I've read of these types of sellers in the past. The lack of any physical address on their website is a good indicator IMHO.


----------



## SRFast (Sep 3, 2003)

Dave330i:
I checked the prices on the link you provided and could not help but laugh. Those prices are a joke. The vendor might as well declare bankruptcy now because those prices are no where close to what authorized dealer pay Nikon for there products. I would buy one D700 and one D3 if those prices were legitimate.

You did not over pay for your D90. Here's something to ease your mind: http://www.resellerratings.com/store/On_Time_Digital

Regards...JL


----------



## SeanC (May 12, 2007)

I've had a bad experience with one of those sellers in the past. I think I'll pass this time...


----------



## Cliff (Apr 19, 2002)

Dave 330i said:


> http://www.ontimedigital.com/prodshelf.asp?parent_id=10064&dept_id=10065
> A friend brought this to my attention. It was around $900 a few days ago


Nikon has minimum advertised price agreements in place with their authorized dealers. Anyone who deviates much from the norm is either not an authorized dealer (no warranty service from Nikon will be available to the buyer) or doesn't plan on shipping the product you expect to receive.

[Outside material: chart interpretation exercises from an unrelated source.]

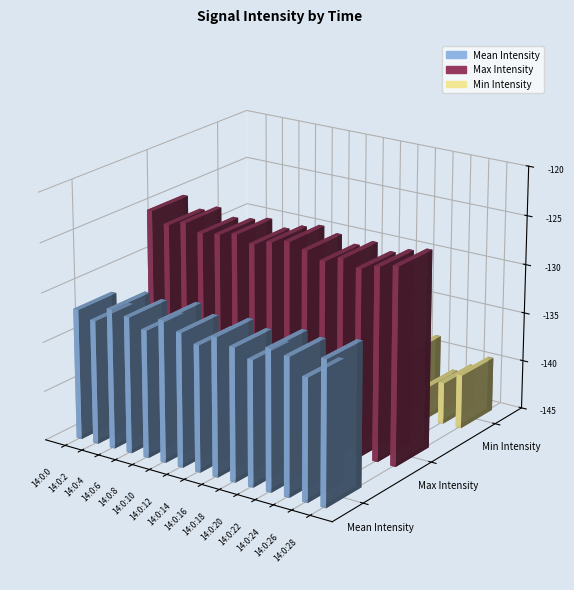

Reading left to right, transcribe all the data shown in this chart.

Mean Intensity: -131.8	-132.4	-130.9	-131.2	-132.1	-130.7	-131.4	-132.2	-131.0	-131.6	-132.3	-130.8	-131.1	-132.7	-130.4
Max Intensity: -125.0	-126.1	-125.5	-126.1	-125.9	-125.5	-126.1	-125.5	-125.0	-125.5	-126.1	-125.5	-126.1	-125.5	-125.0
Min Intensity: -141.8	-140.8	-140.8	-139.0	-139.5	-138.6	-140.8	-141.8	-140.8	-139.5	-140.8	-138.6	-141.8	-140.8	-139.5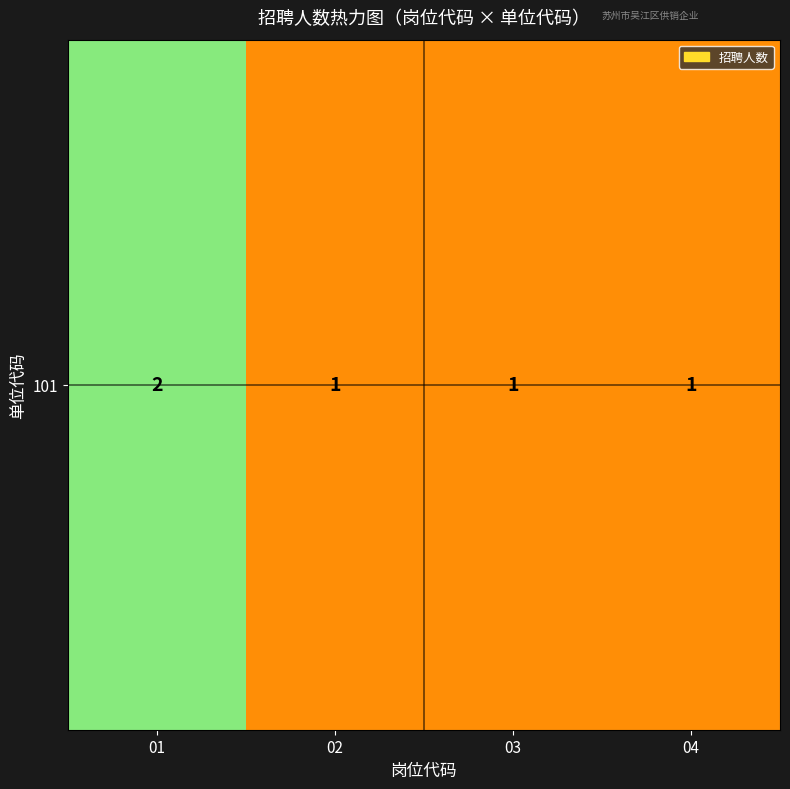

Which has a higher value, 04 or 03?

04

If it seems too good to be true and all that stuff...


----------



## Jon Shafer (Dec 15, 2001)

Those prices are insane. A 1Ds MkIII for under $4K? Lol!


----------



## ANILE8 (May 17, 2008)

Buy from B&H and you will never have a problem.

You might pay a little more but at least you know you'll get it.


----------



## ffej (Aug 17, 2005)

anile8 said:


> buy from b&h and you will never have a problem.
> 
> You might pay a little more but at least you know you'll get it.


+431


----------



## Barmats (May 21, 2007)

If it's too good to be true... http://www.resellerratings.com/store/On_Time_Digital


----------



## Vitacura (Jul 22, 2005)

You get what you pay for! and sometimes you get nothing..


----------



## sourphish (Apr 12, 2009)

wow, yeah..just check reseller ratings. Another store that I see a lot of people mention is Sonic Cameras. Just don't buy from them...


----------